Wednesday, October 20, 2010

Dangerous Frenemies


Chilean miners aren’t the only folks rising to the surface; so are the military animosities of the rising stars (sub-flag rank) of the officer corps of China’s People’s Liberation Army… towards their only perceived enemy force, the United States of America. With a strong economy, the military has money for new technology and super-weapons, and the PLA is huge: “The PLA is the world's largest military force, with approximately 3 million members… and has the world's largest (active) standing army, with approximately 2.25 million members... The PLA comprises five main service branches consisting of the title "People's Liberation Army Ground Force" PLA Ground Force, PLA Navy (PLAN), PLA Air Force (PLAAF), Second Artillery Corps (strategic nuclear or missile force), and the PLA Reserve Force. The People's Armed Police (PAP), a Chinese paramilitary force under the dual leadership of the Central Military Commission and the Ministry of Public Security, is sometimes confused as a branch of the PLA (both the PLA and the PAP are under the lead of Central Military Commission).” Wikipedia.

Gone is the conspiratorial détente between the United States and China to keep Russia in check; the Chinese seem to think they have this one in hand. The Muslim extremists (like the Uyghurs in the West of China) have been solidly repressed, and Chinese money has bought tons of natural resources from countries with extremist/Islamist governments; in China, oil needs trump political considerations. This leaves one foe that young officers are increasingly using to focus their hatred, and hatred (the need for a “straw man” to draw focus) is one of the great training tools in military colleges and training camps. As Australia and China conducted joint military exercises recently, the exclusion of U.S. forces was very intentional. The U.S. is on the outs with the young officers, as the October 12th Ne w York Times notes “until ‘the United States stops selling the weapons to Taiwan and stopping spying us with the air or the surface.’”

Recent economic hostilities between the U.S. and China – mostly over currency valuation (as China keeps its currency artificially low to allow its cheap exports to continue to flow to the U.S.) and discriminatory restrictions placed on foreign companies and imports – have underscored this see-saw volatile relationship between economically entwined nations vying for world leadership. Simply, we’re falling, and they are rising.

What is most troubling, however, is that the attitudes of rising PLA officers may be permanently jaded with an anti-U.S. bias: “The Pentagon is worried that its increasingly tense relationship with the Chinese military owes itself in part to the rising leaders of [the current] generation, who, much more than the country’s military elders, view the United States as the enemy. Older Chinese officers remember a time, before the Tiananmen Square protests in 1989 set relations back, when American and Chinese forces made common cause against the Soviet Union… The younger officers have known only an anti-American ideology, which casts the United States as bent on thwarting China’s rise.” The Times.

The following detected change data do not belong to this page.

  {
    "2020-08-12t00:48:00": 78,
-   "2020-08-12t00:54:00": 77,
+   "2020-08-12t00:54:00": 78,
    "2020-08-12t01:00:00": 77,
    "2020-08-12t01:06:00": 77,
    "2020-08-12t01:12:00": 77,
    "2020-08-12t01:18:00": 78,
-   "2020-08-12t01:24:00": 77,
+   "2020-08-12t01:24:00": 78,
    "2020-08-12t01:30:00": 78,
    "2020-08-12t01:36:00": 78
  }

China’s missile capacity is growing rapidly, but it is her Navy – that body of military force that can float almost anywhere as ostensible evidence of power – much like the United States and England before that, that is the badge of being a global military superpower. China has grown its battle fleets significantly of late, adding both surface ships laden with hi-tech missiles and torpedoes as well as increasingly stealthy nuclear submarines… a carrier seems to be under construction as well.

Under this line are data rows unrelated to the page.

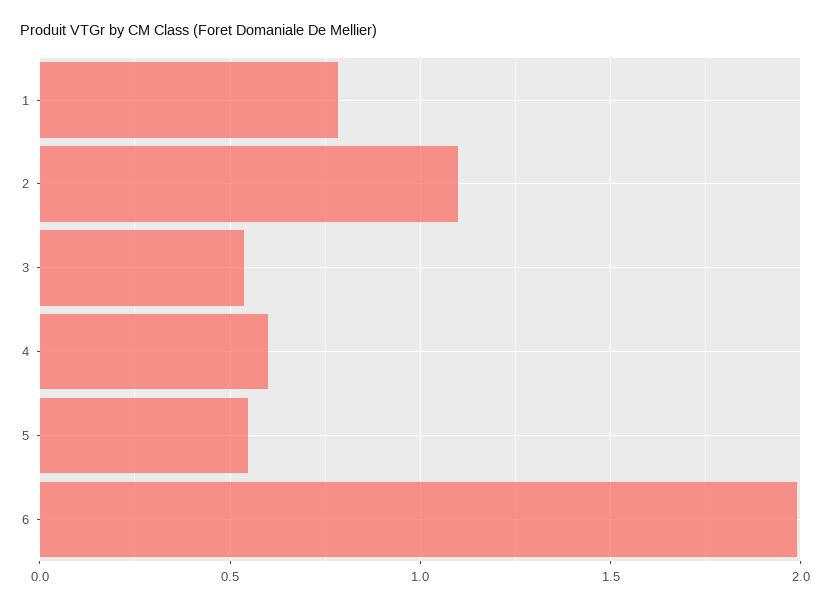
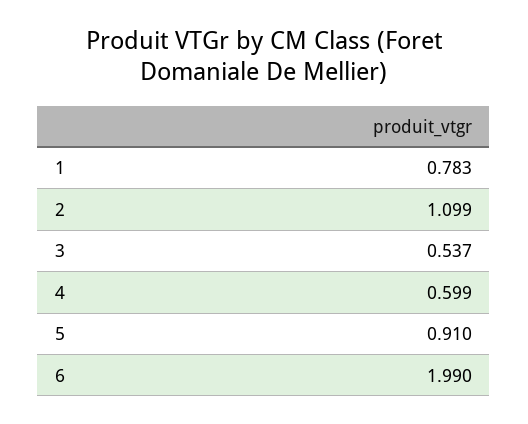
  {
    "1": 0.783,
    "2": 1.099,
    "3": 0.537,
    "4": 0.599,
-   "5": 0.55,
+   "5": 0.91,
    "6": 1.99
  }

The PLA Navy isn’t remotely close to U.S. levels… yet… but it can sail into foreign ports and make a very big point or conduct war games in areas where littoral border disputes, particularly over islands between nations, have simmered for decades. Tensions are escalating to their highest extent, even as U.S. Secretary of Defense, Robert Gates, recently visited his counterparts in China. “The United States ‘is engaging in an increasingly tight encirclement of China and constantly challenging China’s core interests,’ Rear Adm. Yang Yi, former head of strategic studies at the Chinese Army’s National Defense University, wrote in August in the People’s Liberation Army Daily, the military newspaper. ‘Washington will inevitably pay a costly price for its muddled decision.’… ‘Why do you sell arms to Taiwan? We don’t sell arms to Hawaii,’ said Col. Liu Mingfu, a China National Defense University professor and author of ‘The China Dream,’ a nationalistic call to succeed the United States as the world’s leading power.” The Times.

Will the see-saw tilt back? What about the civilian leadership? “That official military relations are resuming despite the sharp language from Chinese Army officials is most likely a function of international diplomacy. President Hu Jintao is scheduled to visit Washington soon, and American experts had predicted that China would resume military ties as part of an effort to smooth over rough spots before the state visit.” The Times.

I’m Peter Dekom, and as U.S. prestige sinks slowly in the West, I wonder, what is the nature of our future confrontations with this rising Asian superpower?